操作要求: 请从数据开头起，至包含“For every layout”的那一行止（含该行），将各行重新写出，把其中的“pixels”改为“points”，其余内容保持不变；答案中不要包含图片。

版面数据:
● ● ● ● ● ● ●

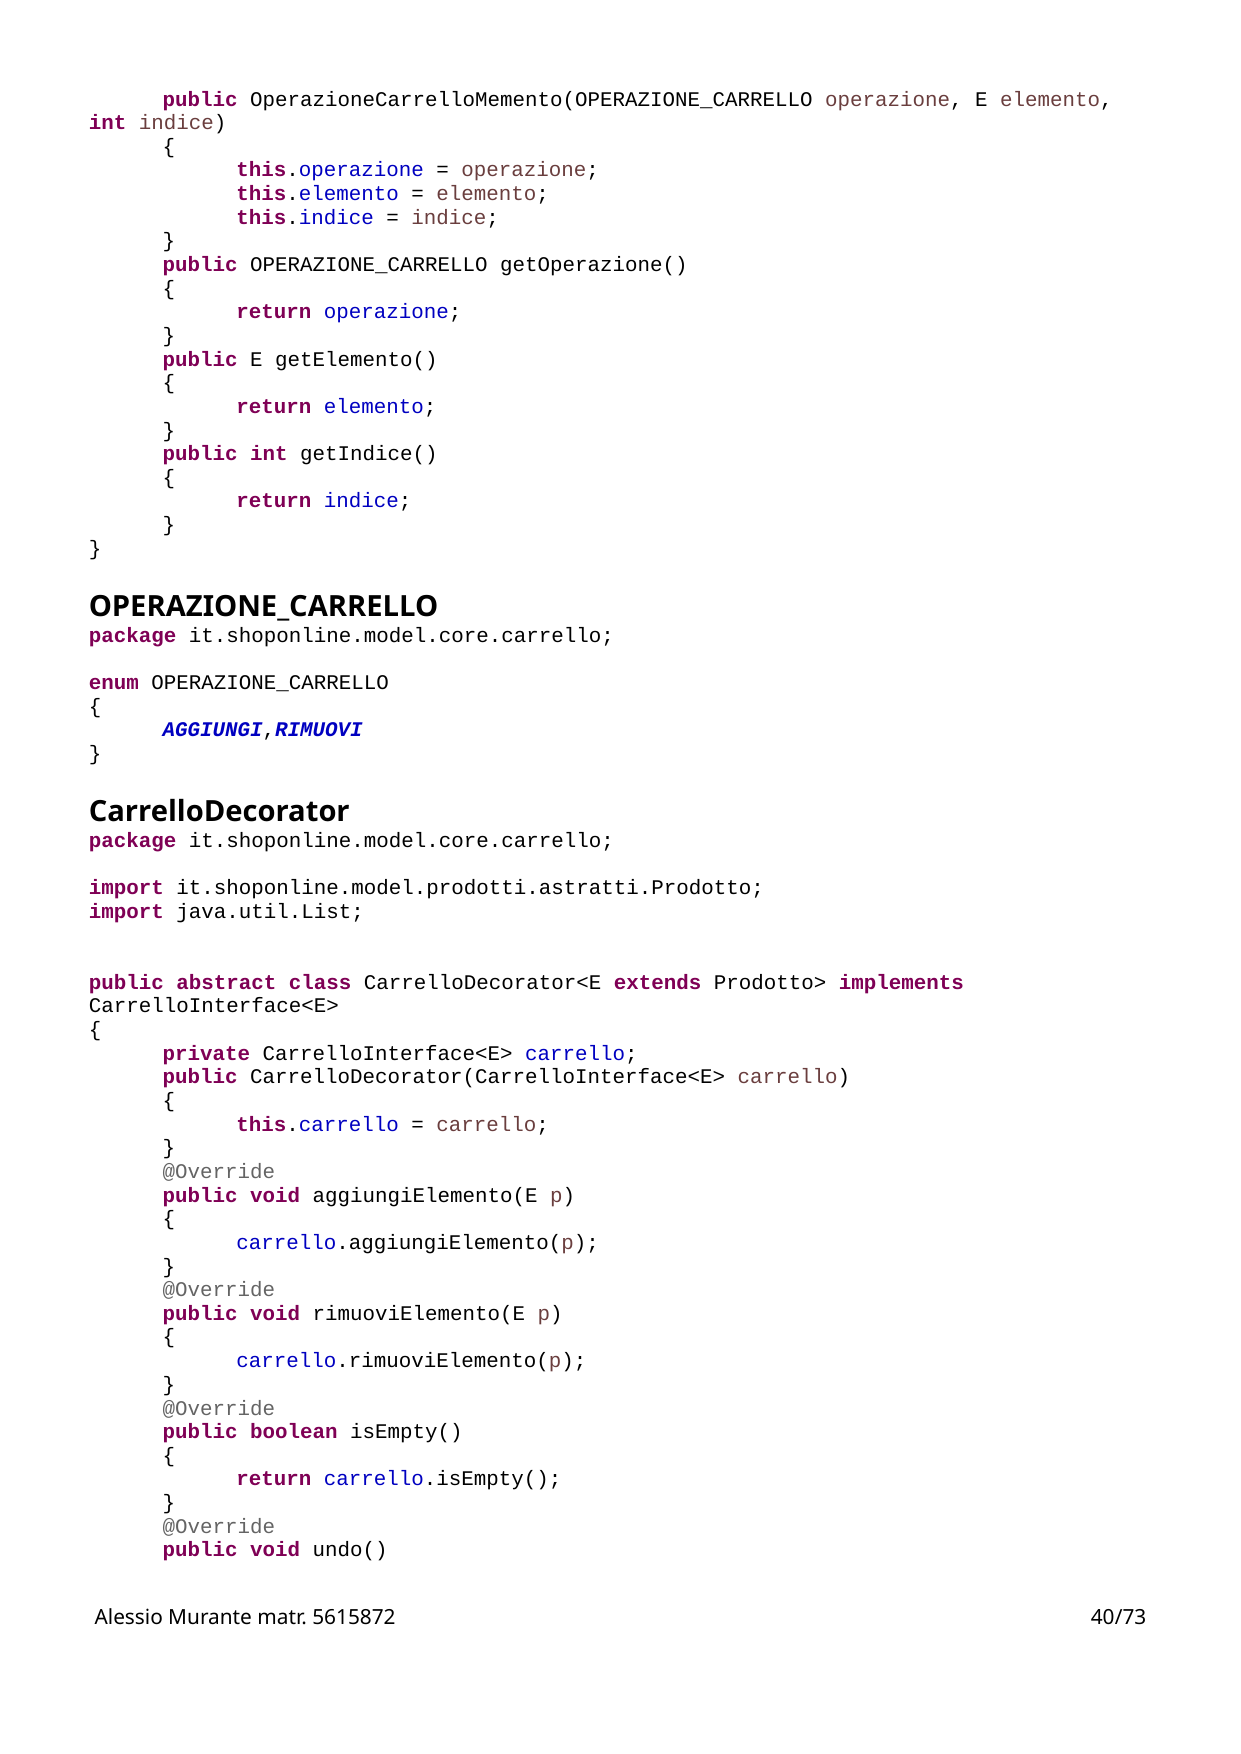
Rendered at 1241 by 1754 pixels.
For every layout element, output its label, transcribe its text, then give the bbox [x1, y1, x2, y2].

text { [88, 467, 1152, 491]
text CarrelloDecorator [88, 790, 1152, 830]
text public abstract class CarrelloDecorator<E extends Prodotto> implements CarrelloInterface<E> [88, 972, 1152, 1019]
text } [88, 743, 1152, 767]
text public void aggiungiElemento(E p) [88, 1185, 1152, 1208]
text import it.shoponline.model.prodotti.astratti.Prodotto; [88, 877, 1152, 901]
text { [88, 1208, 1152, 1232]
text return carrello.isEmpty(); [88, 1468, 1152, 1492]
text @Override [88, 1516, 1152, 1539]
text @Override [88, 1161, 1152, 1185]
text public void undo() [88, 1539, 1152, 1563]
text public OperazioneCarrelloMemento(OPERAZIONE_CARRELLO operazione, E elemento, int indice) [88, 88, 1152, 136]
text { [88, 1090, 1152, 1114]
text this.indice = indice; [88, 207, 1152, 230]
text } [88, 1374, 1152, 1397]
text carrello.aggiungiElemento(p); [88, 1232, 1152, 1256]
text } [88, 1492, 1152, 1516]
text { [88, 1019, 1152, 1043]
text { [88, 1327, 1152, 1350]
text public E getElemento() [88, 349, 1152, 372]
text } [88, 230, 1152, 254]
text public OPERAZIONE_CARRELLO getOperazione() [88, 254, 1152, 278]
text this.operazione = operazione; [88, 159, 1152, 183]
text @Override [88, 1397, 1152, 1421]
text { [88, 136, 1152, 159]
text public CarrelloDecorator(CarrelloInterface<E> carrello) [88, 1066, 1152, 1090]
text package it.shoponline.model.core.carrello; [88, 830, 1152, 854]
text import java.util.List; [88, 901, 1152, 924]
text public int getIndice() [88, 443, 1152, 467]
text return elemento; [88, 396, 1152, 419]
text OPERAZIONE_CARRELLO [88, 585, 1152, 625]
text { [88, 696, 1152, 719]
text enum OPERAZIONE_CARRELLO [88, 672, 1152, 696]
text { [88, 372, 1152, 396]
text carrello.rimuoviElemento(p); [88, 1350, 1152, 1374]
text } [88, 1137, 1152, 1161]
text package it.shoponline.model.core.carrello; [88, 625, 1152, 648]
text } [88, 538, 1152, 561]
text @Override [88, 1279, 1152, 1303]
text } [88, 1256, 1152, 1279]
text private CarrelloInterface<E> carrello; [88, 1043, 1152, 1066]
text this.elemento = elemento; [88, 183, 1152, 207]
text } [88, 325, 1152, 349]
text public void rimuoviElemento(E p) [88, 1303, 1152, 1327]
text { [88, 278, 1152, 301]
text return indice; [88, 491, 1152, 514]
text return operazione; [88, 301, 1152, 325]
text public boolean isEmpty() [88, 1421, 1152, 1445]
text } [88, 514, 1152, 538]
text } [88, 419, 1152, 443]
text this.carrello = carrello; [88, 1114, 1152, 1137]
text AGGIUNGI,RIMUOVI [88, 719, 1152, 743]
text { [88, 1445, 1152, 1468]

● ● ● ● ● ● ●

参考答案:
Rendered at 1241 by 1754 points.
For every layout element, output its label, transcribe its text, then give the bbox [x1, y1, x2, y2].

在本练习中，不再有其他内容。